5 Questions With… Robin Sinn

rnsinn22017Robin Sinn, Coordinator, Office of Scholarly Communication, Johns Hopkins University Libraries

This is #8 in our series of get-acquainted posts featuring members of the ASERL Scholarly Communications community.

Q1. Describe your current scholcomm position.
I am the new (as of January) Coordinator of the Office of Scholarly Communication, so I’m still figuring this out. I am also the sole person in this office. This opportunity came to me because for several years I’ve been the chair of the JHU libraries Scholarly Communication Group. Members come from across the Hopkins libraries (which are more like a consortium than a system). We work on issues dealing with copyright, open access, intellectual property, tools and resources we think the libraries need, education and outreach, even some policy. This work hasn’t been very programmatic up until now because my primary job was as a STEM liaison librarian. All the members have their own primary jobs. This new role will allow me to focus on scholarly communication and grow a program. I’ve got a great group of people to work with. Now it’s time to do some serious planning and get to work.

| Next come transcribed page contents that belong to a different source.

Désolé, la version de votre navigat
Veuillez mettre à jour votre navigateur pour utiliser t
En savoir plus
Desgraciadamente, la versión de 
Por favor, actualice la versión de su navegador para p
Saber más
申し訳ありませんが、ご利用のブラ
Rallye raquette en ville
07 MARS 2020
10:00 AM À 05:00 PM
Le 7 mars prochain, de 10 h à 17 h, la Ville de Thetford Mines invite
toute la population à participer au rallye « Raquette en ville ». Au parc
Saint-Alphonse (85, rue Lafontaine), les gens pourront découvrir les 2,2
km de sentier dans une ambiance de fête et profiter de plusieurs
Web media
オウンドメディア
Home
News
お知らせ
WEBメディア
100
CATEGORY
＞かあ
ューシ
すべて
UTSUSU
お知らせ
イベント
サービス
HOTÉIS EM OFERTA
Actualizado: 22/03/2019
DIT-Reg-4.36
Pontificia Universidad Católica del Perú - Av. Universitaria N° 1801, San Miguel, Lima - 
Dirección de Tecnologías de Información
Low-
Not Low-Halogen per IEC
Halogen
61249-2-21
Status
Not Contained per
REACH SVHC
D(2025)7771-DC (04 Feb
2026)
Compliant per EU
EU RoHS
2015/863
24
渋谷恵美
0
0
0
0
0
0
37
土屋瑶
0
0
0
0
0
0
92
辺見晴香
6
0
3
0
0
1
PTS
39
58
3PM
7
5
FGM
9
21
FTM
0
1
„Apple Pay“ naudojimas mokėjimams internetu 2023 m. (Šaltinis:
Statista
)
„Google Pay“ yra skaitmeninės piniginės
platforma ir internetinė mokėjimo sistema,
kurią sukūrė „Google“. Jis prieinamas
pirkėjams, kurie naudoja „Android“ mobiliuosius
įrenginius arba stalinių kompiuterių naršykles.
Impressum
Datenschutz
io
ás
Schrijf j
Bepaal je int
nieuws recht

Q2. What attracted you to scholcomm work?
In the early 2000s I remember wondering why researchers weren’t starting their own journals, since the web was obviously going to make that possible. I watched the early OA movement develop with great interest. When I got to Hopkins, I became part of the Scholarly Communication Group and eventually its chair. It’s exciting to provide researchers and students with information that allows them to share their work in new ways.

Q3. What is the most rewarding part of your job?
I enjoy being a consultant on a project and bringing basic library tools as well as an understanding of the publishing/copyright environment to a discussion. The amount of innovative work that is going on in labs and classes is astounding. They need someone who can help them with the dissemination side of their work.

Q4. If you had a magic wand and could change one thing in the scholcomm ecosystem, what would it be?
I’ll echo Dave Hansen: We need a separate copyright environment for academic work. And I’d like the infrastructure for the credit and attribution to be a shared priority. I’m thinking of things like ORCID , GRID  CReDIT , and the like.

Q5. If you were NOT a scholcomm librarian, what would you be?
I think I’d like to work in a small special library; that would allow me a broad scope of action. My first official librarian job was Public Services Librarian at the library of the Academy of Nature Sciences http://www.ansp.org/research/library/ in Philadelphia and I enjoyed that immensely. Outside of librarianship? I love houseplants and was just joking with my husband that my retirement job could be taking care of the plants in office buildings.